== EXERCISE TEXT ==
On this day in 1799, during Napoleon Bonaparte's Egyptian
campaign, a French soldier discovers a black basalt slab
inscribed with ancient writing near the town of Rosetta, about 35
miles north of Alexandria. The irregularly shaped stone contained
fragments of passages written in three different scripts: Greek,
Egyptian hieroglyphics and Egyptian demotic. The ancient Greek on
the Rosetta Stone told archaeologists that it was inscribed by
priests honoring the king of Egypt, Ptolemy V, in the second
century B.C. More startlingly, the Greek passage announced that
the three scripts were all of identical meaning. The artifact
thus held the key to solving the riddle of hieroglyphics, a
written language that had been "dead" for nearly 2,000 years.

When Napoleon, an emperor known for his enlightened view of
education, art and culture, invaded Egypt in 1798, he took along
a group of scholars and told them to seize all important cultural
artifacts for France. Pierre Bouchard, one of Napoleon's
soldiers, was aware of this order when he found the basalt stone,
which was almost four feet long and two-and-a-half feet wide, at
a fort near Rosetta. When the British defeated Napoleon in 1801,
they took possession of the Rosetta Stone.

== DATASET EXCERPT ==
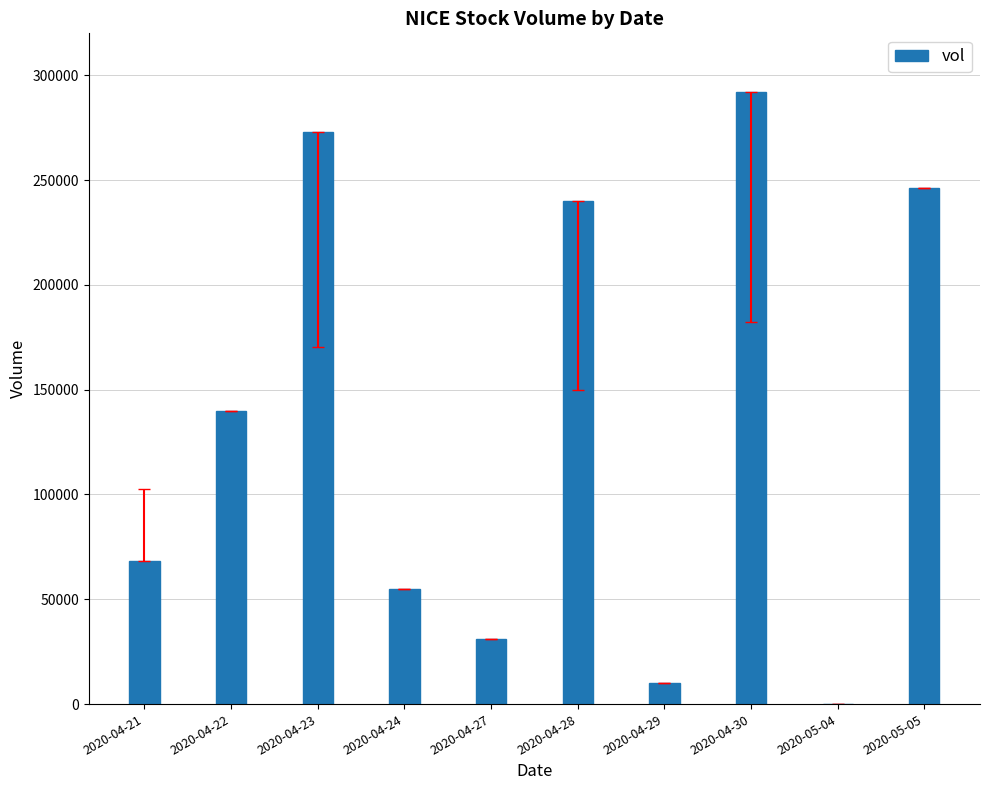

Reading left to right, list all the values displayed in this chart.

2020-04-21=68400	2020-04-22=140000	2020-04-23=272800	2020-04-24=55000	2020-04-27=31000	2020-04-28=240000	2020-04-29=10000	2020-04-30=292000	2020-05-04=0	2020-05-05=246200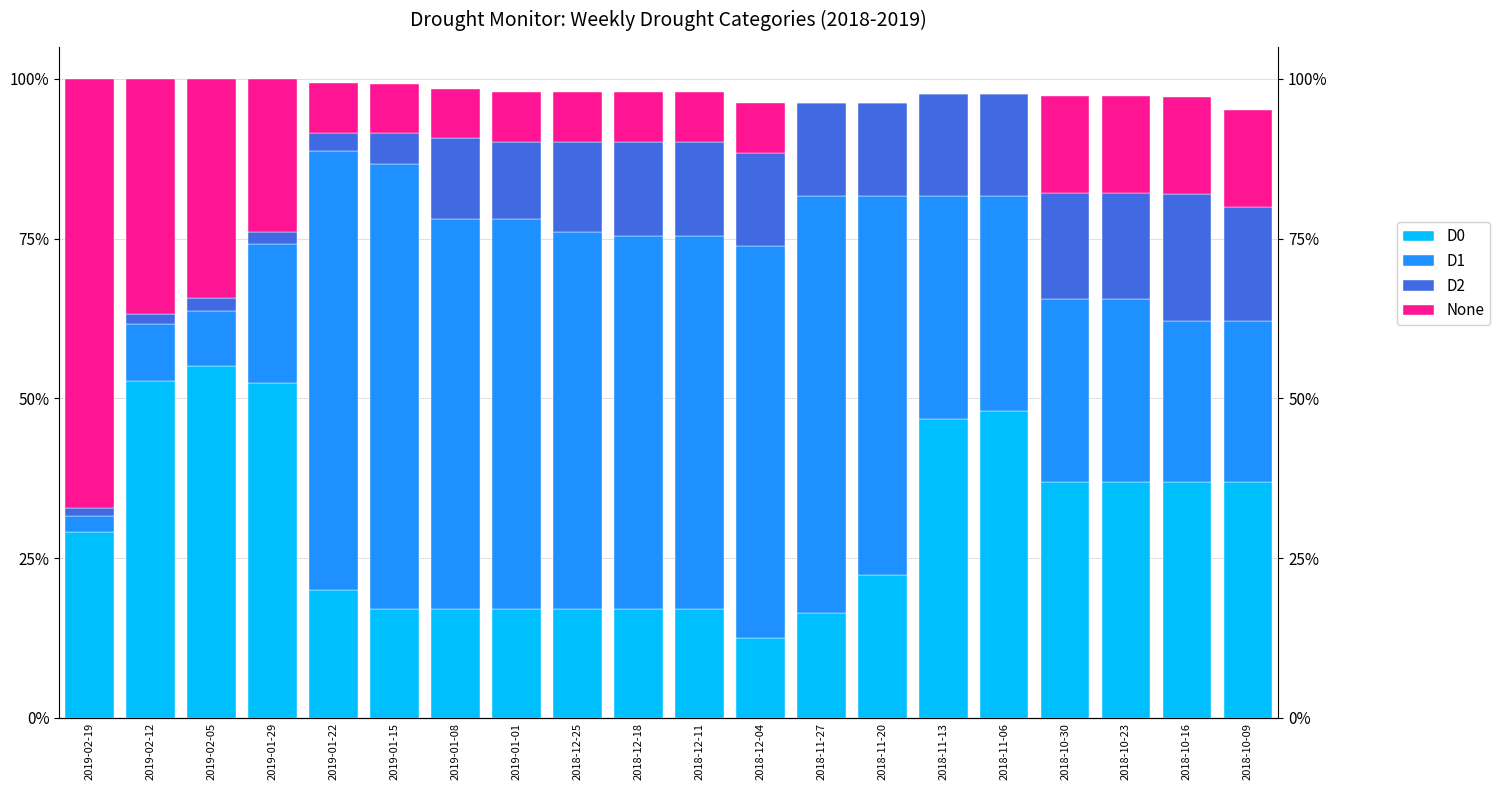

What is the label of the 11th bar from the left?

2018-12-11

== TASK DESCRIPTION ==
Copy the Rosetta Stone passage between "On this day" and "nearly 2,000 years.", inclusive, and swap "basalt slab" for "stone tablet".

== OUTPUT FOR THIS EXERCISE ==
On this day in 1799, during Napoleon Bonaparte's Egyptian
campaign, a French soldier discovers a black stone tablet
inscribed with ancient writing near the town of Rosetta, about 35
miles north of Alexandria. The irregularly shaped stone contained
fragments of passages written in three different scripts: Greek,
Egyptian hieroglyphics and Egyptian demotic. The ancient Greek on
the Rosetta Stone told archaeologists that it was inscribed by
priests honoring the king of Egypt, Ptolemy V, in the second
century B.C. More startlingly, the Greek passage announced that
the three scripts were all of identical meaning. The artifact
thus held the key to solving the riddle of hieroglyphics, a
written language that had been "dead" for nearly 2,000 years.